- Material provided

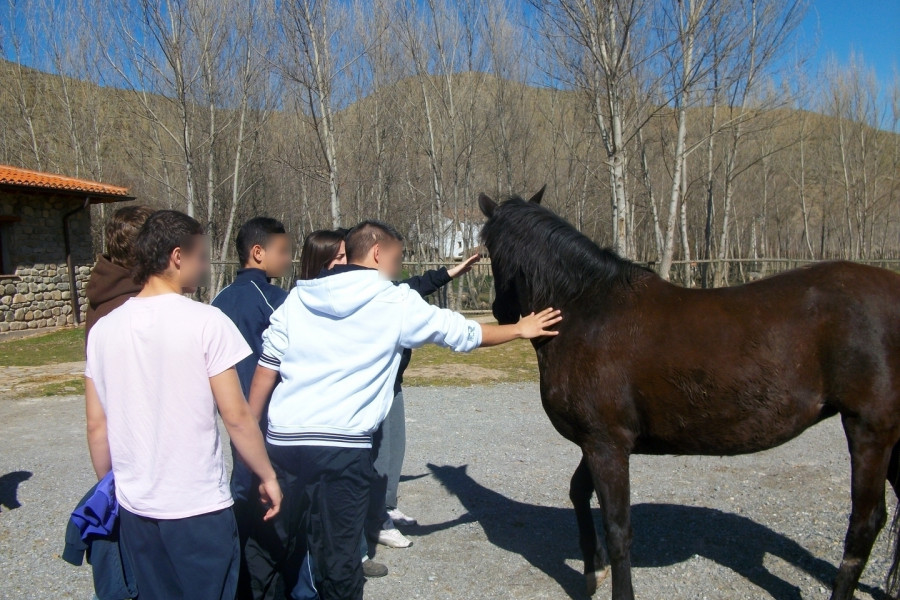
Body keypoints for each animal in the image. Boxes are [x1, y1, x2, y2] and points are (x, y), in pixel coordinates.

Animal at [482, 190, 900, 600]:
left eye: (487, 247)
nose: (500, 312)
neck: (587, 312)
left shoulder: (606, 444)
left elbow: (617, 529)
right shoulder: (599, 440)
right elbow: (577, 492)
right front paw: (592, 570)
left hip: (869, 429)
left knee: (866, 522)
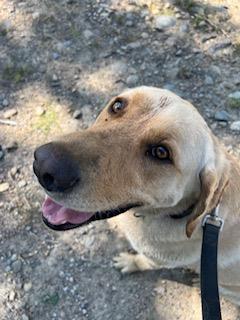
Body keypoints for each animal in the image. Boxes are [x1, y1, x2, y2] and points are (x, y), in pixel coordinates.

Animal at [32, 87, 240, 304]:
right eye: (117, 105)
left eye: (161, 152)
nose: (43, 165)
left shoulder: (156, 260)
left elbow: (141, 261)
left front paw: (128, 262)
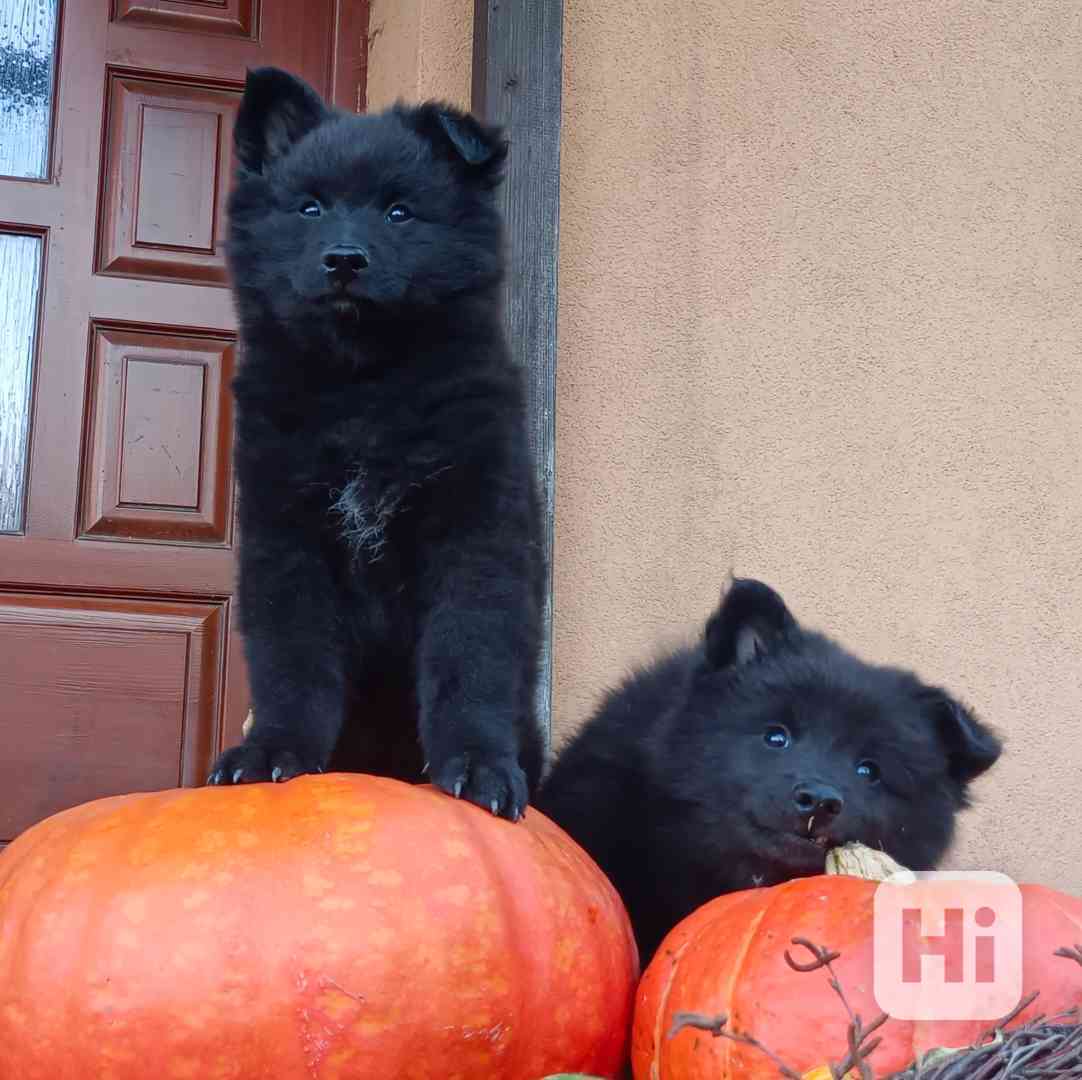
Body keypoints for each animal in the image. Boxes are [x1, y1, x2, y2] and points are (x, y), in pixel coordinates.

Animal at [204, 67, 541, 818]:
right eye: (309, 209)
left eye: (398, 213)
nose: (343, 260)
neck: (363, 386)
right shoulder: (287, 536)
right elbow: (292, 659)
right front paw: (272, 752)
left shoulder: (475, 529)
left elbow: (468, 654)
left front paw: (477, 766)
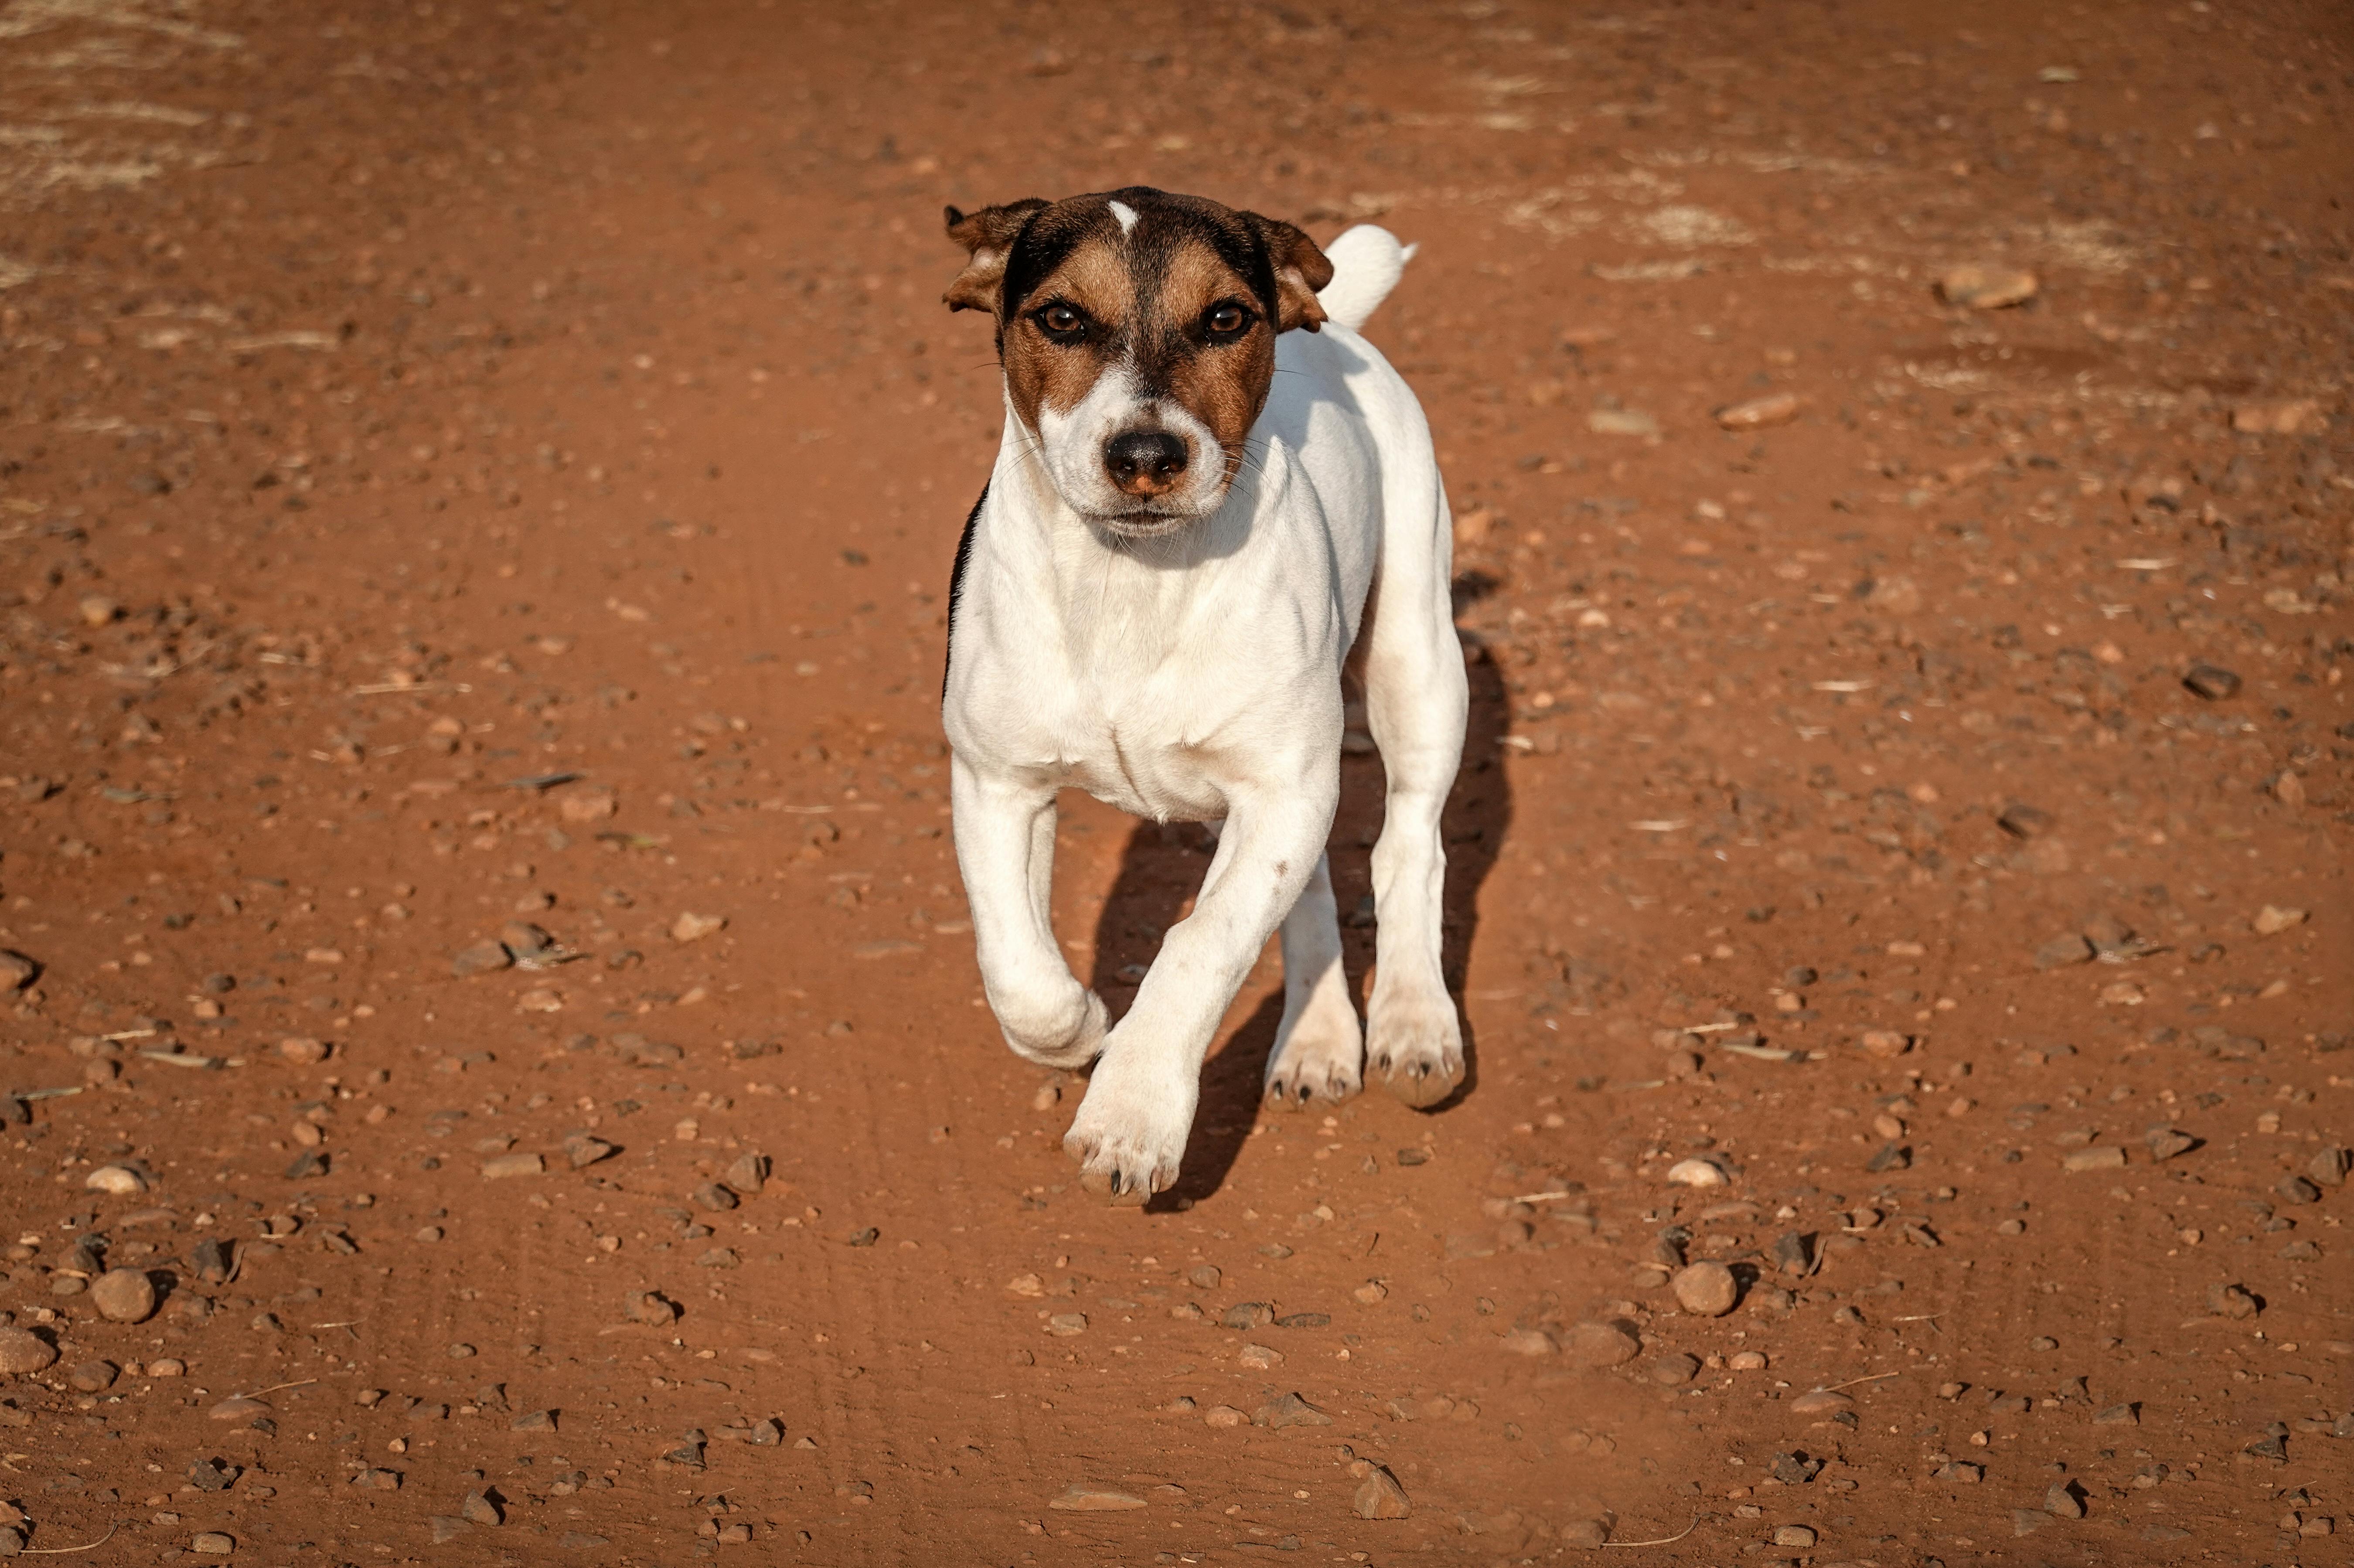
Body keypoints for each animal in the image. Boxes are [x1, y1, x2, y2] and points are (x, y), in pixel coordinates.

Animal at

- What needs to be done
Wherever a line of the data holds "elbow", copy that line.

- Written response
left elbow: (617, 529)
right elbow: (577, 492)
left elbow: (141, 261)
right elbow: (292, 659)
left elbow: (468, 654)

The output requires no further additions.